(Beginning of Records provided)
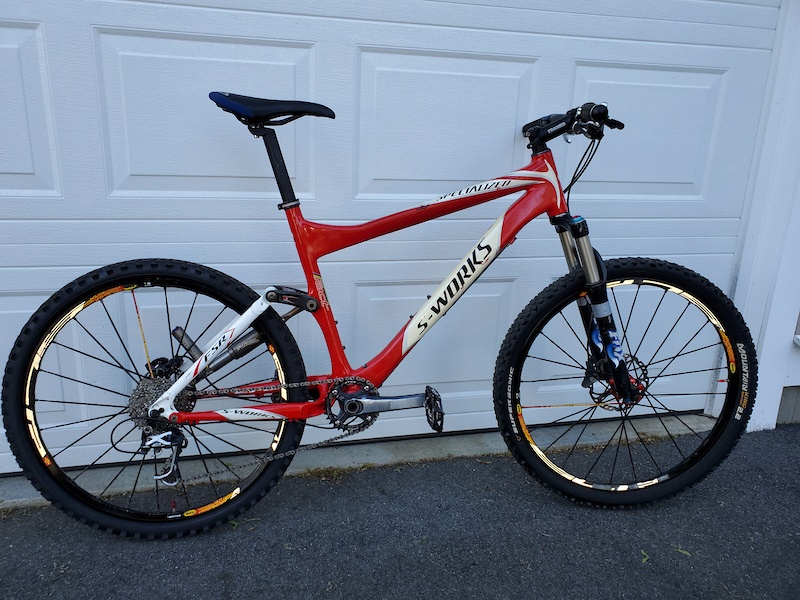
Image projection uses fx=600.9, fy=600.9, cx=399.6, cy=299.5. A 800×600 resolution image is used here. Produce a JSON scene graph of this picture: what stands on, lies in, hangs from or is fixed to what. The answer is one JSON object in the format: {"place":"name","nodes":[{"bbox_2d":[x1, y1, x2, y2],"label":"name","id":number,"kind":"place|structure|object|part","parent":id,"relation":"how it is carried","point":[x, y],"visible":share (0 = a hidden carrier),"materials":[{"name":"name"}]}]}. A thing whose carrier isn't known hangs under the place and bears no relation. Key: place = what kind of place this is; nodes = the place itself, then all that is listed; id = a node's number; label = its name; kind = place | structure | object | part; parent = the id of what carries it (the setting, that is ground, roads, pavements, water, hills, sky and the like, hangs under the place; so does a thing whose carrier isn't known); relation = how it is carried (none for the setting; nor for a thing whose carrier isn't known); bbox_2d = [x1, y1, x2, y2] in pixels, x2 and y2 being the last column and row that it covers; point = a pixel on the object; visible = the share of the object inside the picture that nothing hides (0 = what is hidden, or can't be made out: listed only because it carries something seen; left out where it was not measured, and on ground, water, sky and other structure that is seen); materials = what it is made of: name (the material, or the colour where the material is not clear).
{"place":"outdoors","nodes":[
{"label":"outdoors","id":0,"kind":"place"},
{"bbox_2d":[0,420,798,599],"label":"asphalt pavement","id":1,"kind":"structure","parent":0,"point":[640,568],"materials":[{"name":"grey asphalt"}]},
{"bbox_2d":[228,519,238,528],"label":"leaf","id":2,"kind":"object","parent":1,"relation":"on","point":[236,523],"visible":0.45,"materials":[{"name":"green plant"}]},
{"bbox_2d":[0,412,715,509],"label":"door sill","id":3,"kind":"structure","parent":1,"relation":"on","point":[7,494],"materials":[{"name":"grey concrete"}]},
{"bbox_2d":[4,91,748,537],"label":"bicycle","id":4,"kind":"object","parent":1,"relation":"on","point":[186,378],"visible":1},
{"label":"wheel","id":5,"kind":"part","parent":4,"relation":"part of","materials":[{"name":"black rubber"}]},
{"label":"down tube","id":6,"kind":"part","parent":4,"relation":"part of","materials":[{"name":"red"}]},
{"label":"fork","id":7,"kind":"part","parent":4,"relation":"part of","materials":[{"name":"black metal"}]},
{"label":"wheel","id":8,"kind":"part","parent":4,"relation":"part of","materials":[{"name":"black rubber"}]},
{"bbox_2d":[640,549,649,563],"label":"leaf","id":9,"kind":"object","parent":1,"relation":"on","point":[643,560],"visible":0.67,"materials":[{"name":"green plant"}]},
{"bbox_2d":[675,546,690,556],"label":"leaf","id":10,"kind":"object","parent":1,"relation":"on","point":[683,552],"visible":0.79,"materials":[{"name":"green plant"}]},
{"bbox_2d":[711,0,799,431],"label":"door frame","id":11,"kind":"structure","parent":0,"point":[739,279],"materials":[{"name":"white paint"}]},
{"bbox_2d":[0,0,784,474],"label":"garage door","id":12,"kind":"structure","parent":11,"relation":"in","point":[43,162],"materials":[{"name":"white"}]},
{"label":"panel","id":13,"kind":"part","parent":12,"relation":"part of","materials":[{"name":"white"}]},
{"label":"panel","id":14,"kind":"part","parent":12,"relation":"part of","materials":[{"name":"white"}]},
{"label":"panel","id":15,"kind":"part","parent":12,"relation":"part of","materials":[{"name":"white"}]},
{"bbox_2d":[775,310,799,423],"label":"wall","id":16,"kind":"structure","parent":0,"point":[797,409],"materials":[{"name":"paint"}]}
]}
(End of Records provided)
What to work on >> Reproduce these records exactly, but not the pictures.

Your response >>
Image projection uses fx=600.9, fy=600.9, cx=399.6, cy=299.5. A 800×600 resolution image is used here. Produce a JSON scene graph of this picture: what stands on, lies in, hangs from or is fixed to what. The answer is one JSON object in the format: {"place":"name","nodes":[{"bbox_2d":[x1, y1, x2, y2],"label":"name","id":number,"kind":"place|structure|object|part","parent":id,"relation":"how it is carried","point":[x, y],"visible":share (0 = a hidden carrier),"materials":[{"name":"name"}]}]}. A thing whose carrier isn't known hangs under the place and bears no relation. Key: place = what kind of place this is; nodes = the place itself, then all that is listed; id = a node's number; label = its name; kind = place | structure | object | part; parent = the id of what carries it (the setting, that is ground, roads, pavements, water, hills, sky and the like, hangs under the place; so does a thing whose carrier isn't known); relation = how it is carried (none for the setting; nor for a thing whose carrier isn't known); bbox_2d = [x1, y1, x2, y2] in pixels, x2 and y2 being the last column and row that it covers; point = a pixel on the object; visible = the share of the object inside the picture that nothing hides (0 = what is hidden, or can't be made out: listed only because it carries something seen; left out where it was not measured, and on ground, water, sky and other structure that is seen); materials = what it is made of: name (the material, or the colour where the material is not clear).
{"place":"outdoors","nodes":[
{"label":"outdoors","id":0,"kind":"place"},
{"bbox_2d":[0,420,798,599],"label":"asphalt pavement","id":1,"kind":"structure","parent":0,"point":[640,568],"materials":[{"name":"grey asphalt"}]},
{"bbox_2d":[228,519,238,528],"label":"leaf","id":2,"kind":"object","parent":1,"relation":"on","point":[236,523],"visible":0.45,"materials":[{"name":"green plant"}]},
{"bbox_2d":[0,412,715,509],"label":"door sill","id":3,"kind":"structure","parent":1,"relation":"on","point":[7,494],"materials":[{"name":"grey concrete"}]},
{"bbox_2d":[4,91,748,537],"label":"bicycle","id":4,"kind":"object","parent":1,"relation":"on","point":[186,378],"visible":1},
{"label":"wheel","id":5,"kind":"part","parent":4,"relation":"part of","materials":[{"name":"black rubber"}]},
{"label":"down tube","id":6,"kind":"part","parent":4,"relation":"part of","materials":[{"name":"red"}]},
{"label":"fork","id":7,"kind":"part","parent":4,"relation":"part of","materials":[{"name":"black metal"}]},
{"label":"wheel","id":8,"kind":"part","parent":4,"relation":"part of","materials":[{"name":"black rubber"}]},
{"bbox_2d":[640,549,649,563],"label":"leaf","id":9,"kind":"object","parent":1,"relation":"on","point":[643,560],"visible":0.67,"materials":[{"name":"green plant"}]},
{"bbox_2d":[675,546,690,556],"label":"leaf","id":10,"kind":"object","parent":1,"relation":"on","point":[683,552],"visible":0.79,"materials":[{"name":"green plant"}]},
{"bbox_2d":[711,0,799,431],"label":"door frame","id":11,"kind":"structure","parent":0,"point":[739,279],"materials":[{"name":"white paint"}]},
{"bbox_2d":[0,0,784,474],"label":"garage door","id":12,"kind":"structure","parent":11,"relation":"in","point":[43,162],"materials":[{"name":"white"}]},
{"label":"panel","id":13,"kind":"part","parent":12,"relation":"part of","materials":[{"name":"white"}]},
{"label":"panel","id":14,"kind":"part","parent":12,"relation":"part of","materials":[{"name":"white"}]},
{"label":"panel","id":15,"kind":"part","parent":12,"relation":"part of","materials":[{"name":"white"}]},
{"bbox_2d":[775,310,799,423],"label":"wall","id":16,"kind":"structure","parent":0,"point":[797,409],"materials":[{"name":"paint"}]}
]}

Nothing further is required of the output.